• DAGOBERT le "bon roi".

    DAGOBERT Ier est le fils de Clotaire II et de  « Bérétrude ou Haldétrude».


    Né en 610, roi d’Austrasie (623-632), roi de Neustrie et de Bourgogne (629-632), puis roi des Francs (632-639). Son règne fut bref (à peine dix ans), sa vie courte, un peu plus de 28 ans, et son œuvre ne fut pas durable et pourtant il est l’un des plus célèbres rois mérovingiens. Accédant au trône à l’âge d’homme, il règne pleinement et reconstitue l’unité du royaume franc.
    A dix ans, Clotaire II, son père, le nomme roi d’Austrasie pour satisfaire le particularisme de l’aristocratie austrasienne, que dominent le maire du palais Pépin de Landen et l’évêque de Metz, Arnoul.
    A la mort de son père, survenue le 18 octobre 629, Dagobert est reconnu roi de Neustrie, mais sans l’Aquitaine qu’il annexe à la mort de son frère Caribert, survenue de façon inopinée le 8 avril 632.

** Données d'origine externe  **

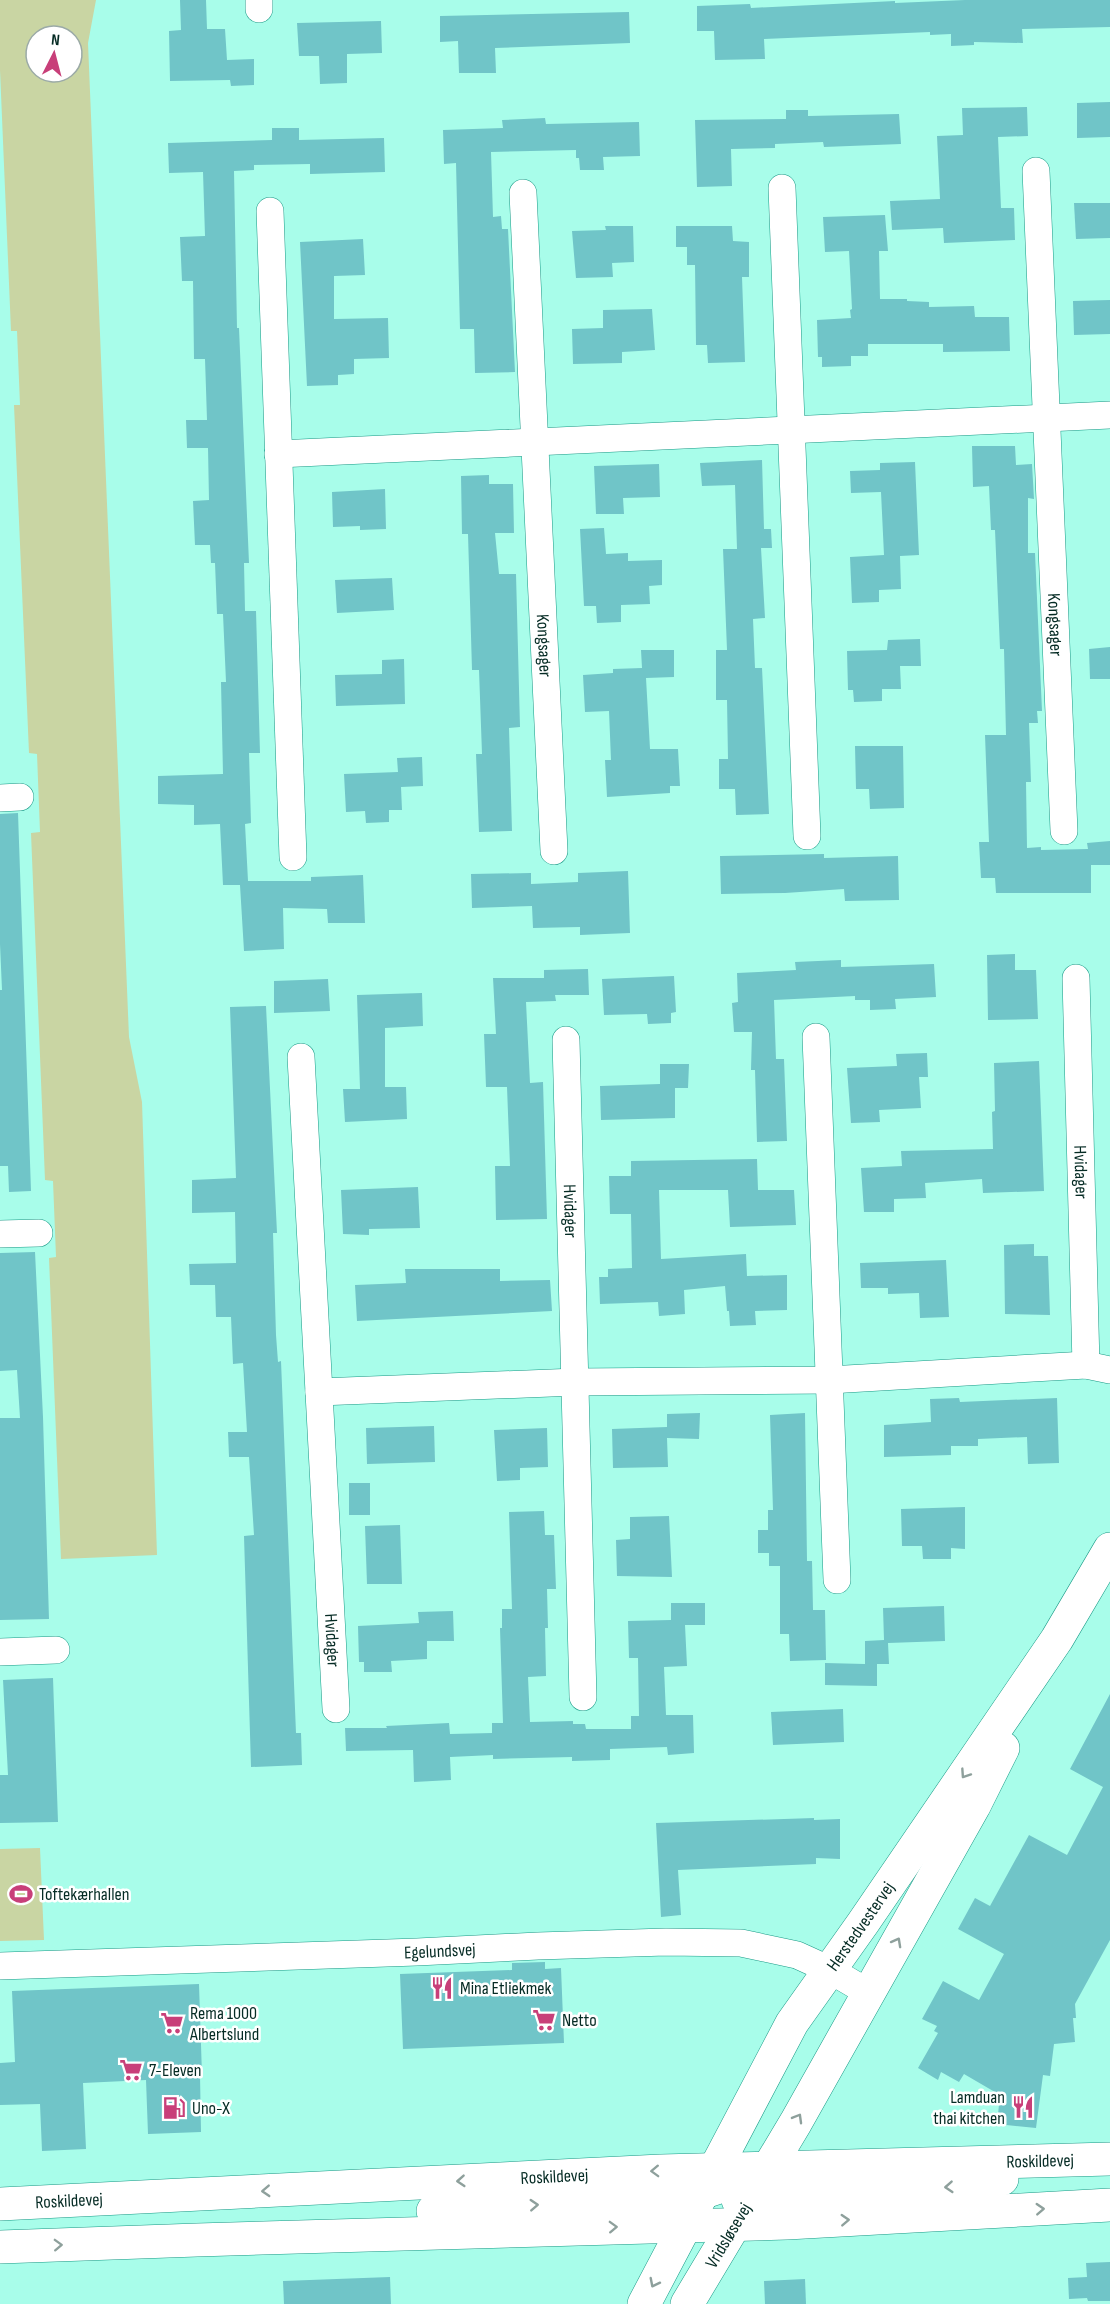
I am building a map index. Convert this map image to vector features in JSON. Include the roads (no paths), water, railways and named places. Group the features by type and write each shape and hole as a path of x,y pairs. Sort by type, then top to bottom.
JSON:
{"main road":[{"name":"Herstedvestervej","path":"685,2225 792,2023 1057,1639 1110,1549"},
{"name":"Herstedvestervej","path":"761,2181 974,1806 1057,1639"},
{"name":"Roskildevej","path":"0,2204 538,2176 761,2181 1110,2160"},
{"path":"205,2240 290,2219 534,2205 644,2202 708,2181"},
{"path":"644,2304 685,2225 761,2181"},
{"name":"Vridsløsevej","path":"687,2304 761,2181"},
{"path":"0,2247 735,2224 1110,2205"}],"street":[{"name":"Kongsager","path":"1036,171 1064,831"},
{"path":"782,188 807,836"},
{"name":"Kongsager","path":"523,193 554,851"},
{"path":"270,211 293,857"},
{"path":"278,454 1110,415"},
{"name":"Hvidager","path":"319,1392 576,1382 829,1380 1098,1368 1076,978"},
{"path":"816,1037 837,1580"},
{"name":"Hvidager","path":"566,1040 583,1697"},
{"name":"Hvidager","path":"301,1057 336,1709"},
{"path":"0,1234 39,1233"},
{"path":"0,1652 56,1650"},
{"name":"Egelundsvej","path":"0,1966 666,1942 741,1943 797,1955 830,1970 869,1993"}],"place":[{"name":"Toftekærhallen","path":"21,1894"},
{"name":"Mina Etliekmek","path":"442,1988"},
{"name":"Netto","path":"544,2020"},
{"name":"Rema 1000 Albertslund","path":"172,2023"},
{"name":"7-Eleven","path":"131,2070"},
{"name":"Lamduan thai kitchen","path":"1023,2107"},
{"name":"Uno-X","path":"174,2108"}]}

    En effet sous la pression de Brodulf, oncle de son frère Caribert, il avait érigé un "troisième royaume d'Aquitaine" en faveur de Caribert. Dagobert fit assassiner Brodulf en 631.

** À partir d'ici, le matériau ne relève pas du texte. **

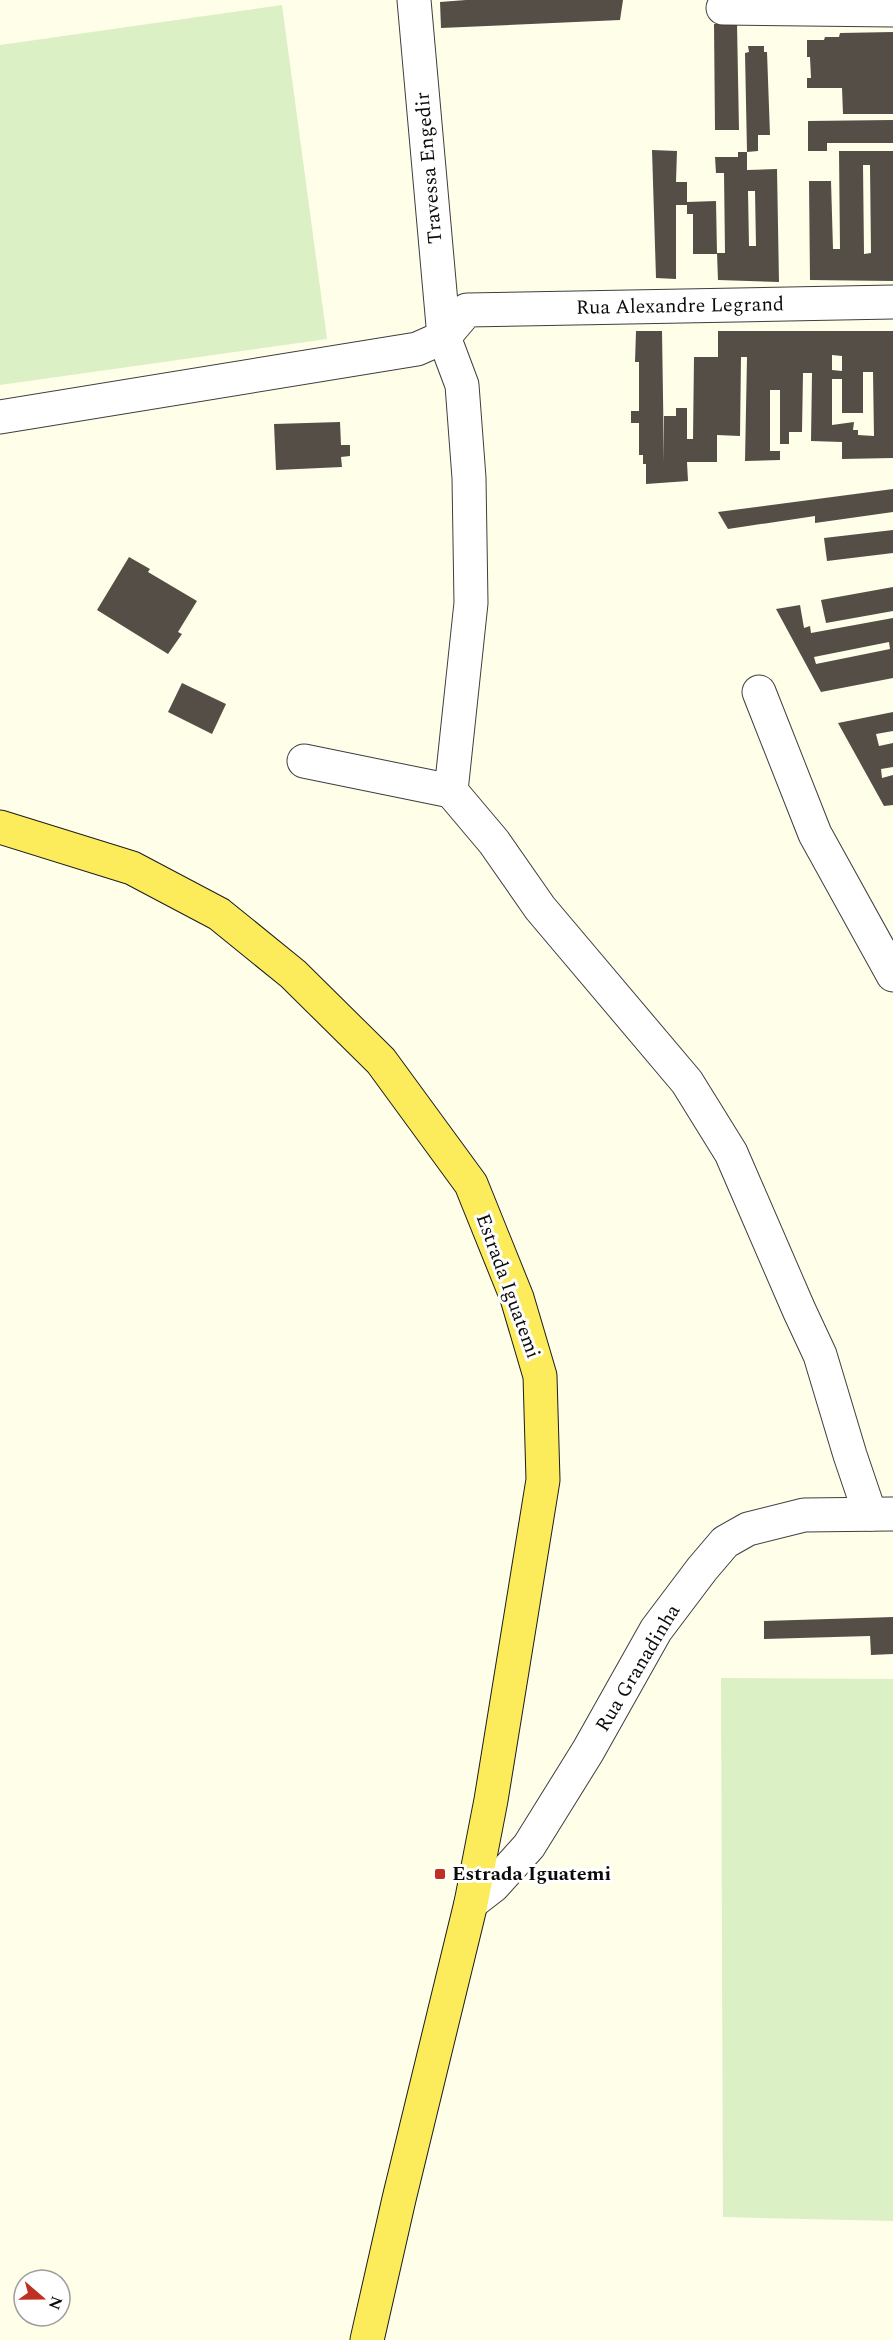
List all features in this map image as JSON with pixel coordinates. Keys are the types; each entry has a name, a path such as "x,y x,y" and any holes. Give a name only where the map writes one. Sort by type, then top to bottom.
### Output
{"main road":[{"name":"Estrada Iguatemi","path":"0,827 132,868 219,914 293,974 381,1061 471,1184 517,1298 540,1376 543,1480 491,1800 471,1903 401,2188 367,2340"}],"street":[{"name":"Travessa Engedir","path":"414,0 444,337 462,385 469,478 471,603 451,791"},
{"path":"723,8 893,10"},
{"name":"Rua Alexandre Legrand","path":"444,337 467,310 893,302"},
{"path":"0,417 417,349 444,337"},
{"path":"759,692 815,834 893,975"},
{"path":"304,761 451,791 494,842 540,908 687,1082 731,1153 820,1355 850,1455 882,1514"},
{"name":"Rua Granadinha","path":"471,1903 493,1887 530,1846 588,1751 656,1630 725,1542 747,1529 804,1515 882,1514"}],"green space":[{"path":"282,5 327,339 0,385 0,45"},
{"path":"721,1678 893,1679 893,2221 723,2217"}],"building":[{"path":"623,0 620,20 441,28 440,2"},
{"path":"714,24 737,24 739,130 715,130"},
{"path":"893,32 893,114 843,114 842,88 807,88 807,78 811,78 807,40 839,37 840,33"},
{"path":"748,46 764,46 764,52 767,52 770,135 758,135 758,151 747,152 745,53 749,52"},
{"path":"893,120 893,143 827,143 827,151 808,151 808,121"},
{"path":"652,150 677,151 676,182 687,182 687,202 716,201 717,254 693,254 693,214 687,214 687,205 676,205 676,279 656,278"},
{"path":"839,151 893,151 893,281 810,280 809,181 831,181 833,249 840,249","holes":["863,165 870,165 871,253 864,254"]},
{"path":"738,152 747,152 747,170 777,169 779,282 718,280 717,253 725,253 724,173 716,173 715,157 738,157","holes":["748,191 755,191 756,246 749,246"]},
{"path":"636,331 662,331 664,463 664,416 676,416 676,408 687,408 687,439 693,439 694,357 718,357 718,331 893,331 893,458 842,459 842,442 811,441 812,373 803,373 802,432 789,432 789,444 780,444 780,390 770,390 770,451 780,451 780,460 745,461 747,357 741,357 740,436 717,435 717,462 687,462 688,481 646,484 646,464 643,464 643,455 639,455 639,423 631,423 631,411 639,411 639,362 635,362","holes":["832,355 842,356 842,371 832,370","863,372 873,372 874,436 858,435 858,430 853,430 854,422 832,425 832,379 842,379 842,413 863,413"]},
{"path":"340,422 341,445 350,445 350,456 341,457 342,467 276,470 274,424"},
{"path":"893,489 893,512 815,523 815,516 728,529 718,512"},
{"path":"893,530 893,553 827,561 824,538"},
{"path":"129,557 150,569 148,572 197,601 178,632 182,634 168,654 97,610"},
{"path":"893,587 893,611 826,623 821,600"},
{"path":"800,605 804,628 810,626 811,633 893,618 893,678 821,692 776,609","holes":["889,642 890,649 816,664 814,657"]},
{"path":"182,683 226,704 212,734 168,712"},
{"path":"893,712 893,731 876,734 879,746 893,743 893,767 881,769 882,778 893,775 893,805 884,806 838,723"},
{"path":"893,1617 893,1654 871,1655 870,1636 764,1639 764,1621"}],"place":[{"name":"Estrada Iguatemi","path":"440,1874"}]}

    Il soumet à l’ouest les Bretons, le prince breton Judicaël vint à Clichy reconnaître l’autorité de Dagobert. Au sud les Vascons ou Basques sont contenus et, en 638, font leur soumission. Au-delà du Rhin, il rend tributaires les Thuringiens, les Alamans, les Bavarois et fait la guerre contre les Vénètes établis dans la vallée du Danube. Il entre également en relation avec les Slaves qui avaient été unifiés par Samo. En Espagne il soutient le prétendant Sisenand moyennant 200 000 sous d’or. En Italie, il eut de bons rapports avec le roi lombard Rothari. Il conclut un traité de paix avec l’empereur byzantin Héraclius en 631, avec lequel il échangea une ambassade.
    Devenu ainsi roi des Francs, il défend les frontières menacées. Il séjourne souvent à Clichy, aux environs de Paris, affichant un luxe digne d’un empereur romain. Il attire à la cour de jeunes aristocrates Didier, Wandrille, Philibert, Dadon, le futur saint Ouen. Beaucoup de ces fonctionnaires devinrent par la suite des évêques et des abbés. Dagobert encouragea les efforts des missionnaires (Amand) dans la conversion de la Gaule du Nord. Il parcourt aussi les provinces en rendant la justice et se fait craindre des leudes. Il doit à son tour composer avec les exigences de l’aristocratie austrasienne et lui donne pour roi son fils Sigebert, alors en bas âge (634). Afin d’éviter que Sigebert ne s’approprie un jour la totalité du royaume, il attribue de son vivant à son second fils Clovis II, la Bourgogne et la Neustrie.
    Pendant les dix années de son règne, Dagobert jouit d’un pouvoir absolu. Il s’entoure d’habiles conseillers, les futurs saint Eloi et saint Ouen, respectivement orfèvre et futur évêque de Rouen. Nous avons conservé quelques pièces d’or émises par le monétaire Eloi au nom de Dagobert et quelques diplômes authentiques établis par le référendaire Dadon (Ouen). Beaucoup de ces diplômes sont donnés au monastère de Saint-Denis. En effet, Dagobert enrichit l’abbaye et y prépara son tombeau.
    Dagobert fait partie de cette nouvelle génération de Mérovingiens plus à l’aise dans les conseils que sur les champs de bataille.
    Grand mangeur et buveur, grand amoureux, sa santé était déjà très affaiblie à l’approche de la trentaine. De ses nombreuses femmes et concubines il eut plusieurs enfants. En 636, ayant frôlé la mort, il convoque les principaux dignitaires du Regnum et ses deux fils et leur adresse un discours « Examinant donc ma conscience et les péchés de mon cœur, méditant sur les comptes que je devais rendre au souverain Roi, j’ai craint son jugement… ». Il multiplie les donations aux monastères, confie l’éducation de Clovis à Eloi et rappelle le partage de son royaume : à Sigebert III (né de Ragentrude), l’Austrasie, l’Aquitaine et la Provence ; à Clovis II (fils de Nanthilde), la Neustrie avec le duché de Dentelin et la Bourgogne. Deux ans plus tard, à l’approche de la mort, il se fait transporter à l’abbaye de Saint-Denis, demandant à y être enterré.  Il charge le duc Ega d’être le régent du royaume avec l’accord de la reine Nanthilde, puis meurt le 19  janvier 639. C'est à l'occasion de ses obsèques que fut constituée la première chapelle ardente connue dans l'histoire. 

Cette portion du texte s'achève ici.